### EXERCISE REQUIREMENTS
Output every text line from all the rows as a JSON list of strings, one string per line, with blank lines and pictures omitted.

Transcribed page contents
==*==

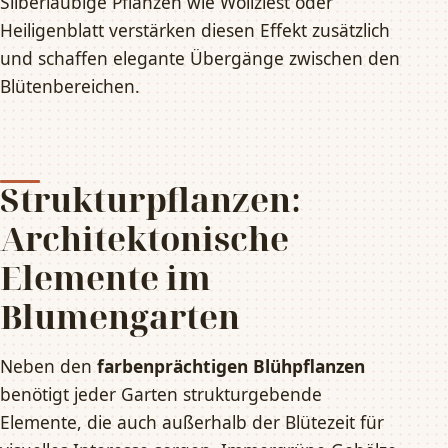
Silberlaubige Pflanzen wie Wollziest oder
Heiligenblatt verstärken diesen Effekt zusätzlich
und schaffen elegante Übergänge zwischen den
Blütenbereichen.
Strukturpflanzen:
Architektonische
Elemente im
Blumengarten
Neben den
farbenprächtigen Blühpflanzen
benötigt jeder Garten strukturgebende
Elemente, die auch außerhalb der Blütezeit für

==*==

### RESULT FOR THIS TASK
[
  "Silberlaubige Pflanzen wie Wollziest oder",
  "Heiligenblatt verstärken diesen Effekt zusätzlich",
  "und schaffen elegante Übergänge zwischen den",
  "Blütenbereichen.",
  "Strukturpflanzen:",
  "Architektonische",
  "Elemente im",
  "Blumengarten",
  "Neben den",
  "farbenprächtigen Blühpflanzen",
  "benötigt jeder Garten strukturgebende",
  "Elemente, die auch außerhalb der Blütezeit für"
]